(TO DO)
Print verbatim the lines from the beginning of the entries through the line containing "X148000000Y-97200000D02*", both ends included. Pictures should be left out.

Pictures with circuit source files
____________________

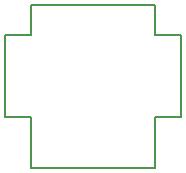
<source format=gbr>
G04 #@! TF.FileFunction,Profile,NP*
%FSLAX46Y46*%
G04 Gerber Fmt 4.6, Leading zero omitted, Abs format (unit mm)*
G04 Created by KiCad (PCBNEW 4.0.7) date 07/03/18 10:56:41*
%MOMM*%
%LPD*%
G01*
G04 APERTURE LIST*
%ADD10C,0.100000*%
%ADD11C,0.150000*%
G04 APERTURE END LIST*
D10*
D11*
X160700000Y-97200000D02*
X160500000Y-97200000D01*
X160500000Y-104200000D02*
X160700000Y-104200000D01*
X146000000Y-104200000D02*
X145800000Y-104200000D01*
X146000000Y-97200000D02*
X145800000Y-97200000D01*
X158500000Y-94700000D02*
X148000000Y-94700000D01*
X158500000Y-97200000D02*
X158500000Y-94700000D01*
X148000000Y-97200000D02*
X148000000Y-94700000D01*
X160500000Y-97200000D02*
X158500000Y-97200000D01*
X160700000Y-104200000D02*
X160700000Y-97200000D01*
X158500000Y-104200000D02*
X160500000Y-104200000D01*
X158500000Y-108500000D02*
X158500000Y-104200000D01*
X146000000Y-97200000D02*
X148000000Y-97200000D01*
X145800000Y-104200000D02*
X145800000Y-97200000D01*
X148000000Y-104200000D02*
X146000000Y-104200000D01*
X148000000Y-108500000D02*
X148000000Y-104200000D01*
X158500000Y-108500000D02*
X148000000Y-108500000D01*
M02*

</source>
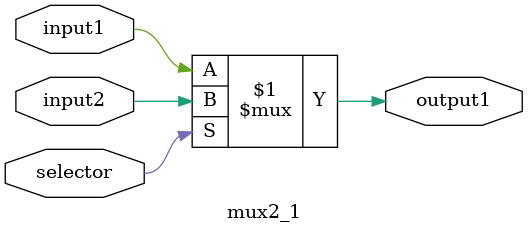
<source format=v>
module mux2_1(  input input1,
                input input2,
                input selector,
                output output1);
  assign output1 = selector ? input2 : input1;
endmodule
</source>
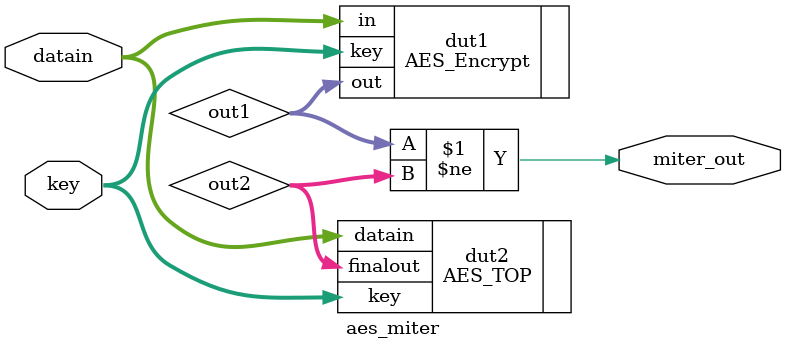
<source format=v>
`include "AES-128-Bit-Verilog/AES_TOP.v"
`include "AES-Verilog/AES_Encrypt.v"

module aes_miter(
    input [127:0] datain,
    input [127:0] key,
    output miter_out
);

    wire [127:0] out1;
    wire [127:0] out2;

    AES_Encrypt #(
        .N(128),
        .Nr(10),
        .Nk(4)
    ) dut1 (
        .in(datain),
        .key(key),
        .out(out1)
    );

    AES_TOP dut2 (
        .finalout(out2),
        .datain(datain),
        .key(key)
    );

    assign miter_out = out1 != out2; 

endmodule
</source>
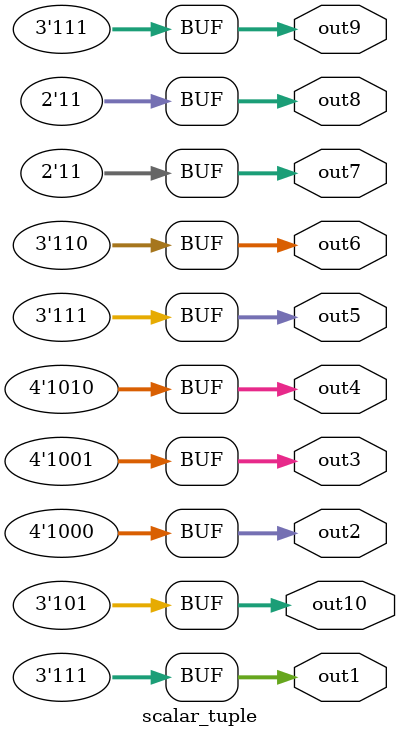
<source format=v>
module scalar_tuple (
  output [2:0] out1,
  output [3:0] out2,
  output [3:0] out3,
  output [3:0] out4,
  output [2:0] out5,
  output [2:0] out6,
  output [1:0] out7,
  output [1:0] out8,
  output [2:0] out9,
  output [2:0] out10
);

assign out1  = 3'd7;
assign out2  = 4'd8;
assign out3  = 4'd9;
assign out4  = 4'd10;
assign out5  = 3'd7;
assign out6  = 3'd6;
assign out7  = 2'd3;
assign out8  = 2'd3;
assign out9  = 3'd7;
assign out10 = 3'd5;

endmodule

</source>
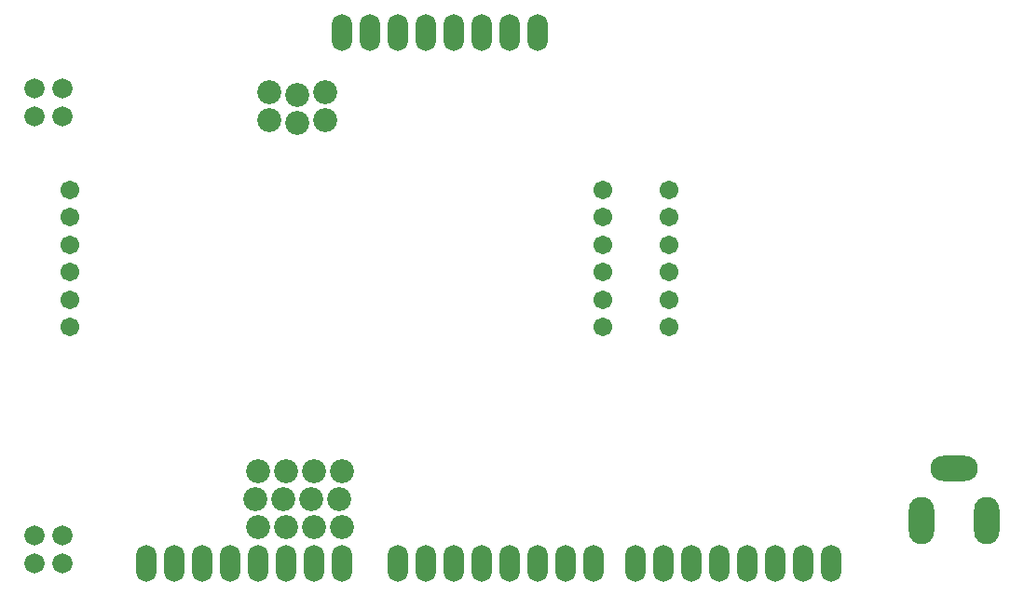
<source format=gbs>
%TF.GenerationSoftware,KiCad,Pcbnew,5.1.10-88a1d61d58~90~ubuntu20.04.1*%
%TF.CreationDate,2021-08-01T14:30:54-04:00*%
%TF.ProjectId,MegaShield,4d656761-5368-4696-956c-642e6b696361,rev?*%
%TF.SameCoordinates,Original*%
%TF.FileFunction,Soldermask,Bot*%
%TF.FilePolarity,Negative*%
%FSLAX46Y46*%
G04 Gerber Fmt 4.6, Leading zero omitted, Abs format (unit mm)*
G04 Created by KiCad (PCBNEW 5.1.10-88a1d61d58~90~ubuntu20.04.1) date 2021-08-01 14:30:54*
%MOMM*%
%LPD*%
G01*
G04 APERTURE LIST*
%ADD10O,1.828800X3.352800*%
%ADD11O,4.304800X2.304800*%
%ADD12O,2.304800X4.304800*%
%ADD13C,1.712800*%
%ADD14C,2.184400*%
%ADD15C,1.828800*%
G04 APERTURE END LIST*
D10*
%TO.C,PWML1*%
X154698600Y-128963600D03*
X152158600Y-128963600D03*
X149618600Y-128963600D03*
X147078600Y-128963600D03*
X144538600Y-128963600D03*
X141998600Y-128963600D03*
X139458600Y-128963600D03*
X136918600Y-128963600D03*
%TD*%
%TO.C,PWMH1*%
X176288600Y-128963600D03*
X173748600Y-128963600D03*
X171208600Y-128963600D03*
X168668600Y-128963600D03*
X166128600Y-128963600D03*
X163588600Y-128963600D03*
X161048600Y-128963600D03*
X158508600Y-128963600D03*
%TD*%
%TO.C,COMMUNICATION2*%
X131838600Y-128963600D03*
X129298600Y-128963600D03*
X126758600Y-128963600D03*
X124218600Y-128963600D03*
X121678600Y-128963600D03*
X119138600Y-128963600D03*
X116598600Y-128963600D03*
X114058600Y-128963600D03*
%TD*%
D11*
%TO.C,J1*%
X187457405Y-120362857D03*
D12*
X190447390Y-125092725D03*
X184470644Y-125087600D03*
%TD*%
D13*
%TO.C,U$1*%
X107149556Y-107475150D03*
X107149556Y-104975150D03*
X107149556Y-102475150D03*
X107149556Y-99975150D03*
X107149556Y-97475150D03*
X107149556Y-94975150D03*
%TD*%
%TO.C,U$12*%
X155546209Y-107475150D03*
X155546209Y-104975150D03*
X155546209Y-102475150D03*
X155546209Y-99975150D03*
X155546209Y-97475150D03*
X155546209Y-94975150D03*
%TD*%
D14*
%TO.C,J2*%
X131832740Y-125661600D03*
X131578740Y-123121600D03*
X131832740Y-120581600D03*
%TD*%
%TO.C,J3*%
X126752740Y-125661600D03*
X126498740Y-123121600D03*
X126752740Y-120581600D03*
%TD*%
%TO.C,J4*%
X124212740Y-125661600D03*
X123958740Y-123121600D03*
X124212740Y-120581600D03*
%TD*%
%TO.C,J5*%
X129292740Y-125661600D03*
X129038740Y-123121600D03*
X129292740Y-120581600D03*
%TD*%
D13*
%TO.C,U$20*%
X161546318Y-107475150D03*
X161546318Y-104975150D03*
X161546318Y-102475150D03*
X161546318Y-99975150D03*
X161546318Y-97475150D03*
X161546318Y-94975150D03*
%TD*%
D14*
%TO.C,J6*%
X130286171Y-86099225D03*
X127746171Y-86353225D03*
X125206171Y-86099225D03*
%TD*%
%TO.C,J7*%
X130290112Y-88648532D03*
X127750112Y-88902532D03*
X125210112Y-88648532D03*
%TD*%
D10*
%TO.C,COMMUNICATION1*%
X149618600Y-80703600D03*
X147078600Y-80703600D03*
X144538600Y-80703600D03*
X141998600Y-80703600D03*
X139458600Y-80703600D03*
X136918600Y-80703600D03*
X134378600Y-80703600D03*
X131838600Y-80703600D03*
%TD*%
D15*
%TO.C,JP3*%
X106439712Y-126423913D03*
X106439712Y-128963913D03*
X103899712Y-126423913D03*
X103899712Y-128963913D03*
%TD*%
%TO.C,JP4*%
X106441175Y-85784582D03*
X106441175Y-88324582D03*
X103901175Y-85784582D03*
X103901175Y-88324582D03*
%TD*%
M02*

</source>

____________________

(EXERCISE RESPONSE)
<source format=gbr>
G04 #@! TF.FileFunction,Profile,NP*
%FSLAX46Y46*%
G04 Gerber Fmt 4.6, Leading zero omitted, Abs format (unit mm)*
G04 Created by KiCad (PCBNEW 4.0.7) date 07/03/18 10:56:41*
%MOMM*%
%LPD*%
G01*
G04 APERTURE LIST*
%ADD10C,0.100000*%
%ADD11C,0.150000*%
G04 APERTURE END LIST*
D10*
D11*
X160700000Y-97200000D02*
X160500000Y-97200000D01*
X160500000Y-104200000D02*
X160700000Y-104200000D01*
X146000000Y-104200000D02*
X145800000Y-104200000D01*
X146000000Y-97200000D02*
X145800000Y-97200000D01*
X158500000Y-94700000D02*
X148000000Y-94700000D01*
X158500000Y-97200000D02*
X158500000Y-94700000D01*
X148000000Y-97200000D02*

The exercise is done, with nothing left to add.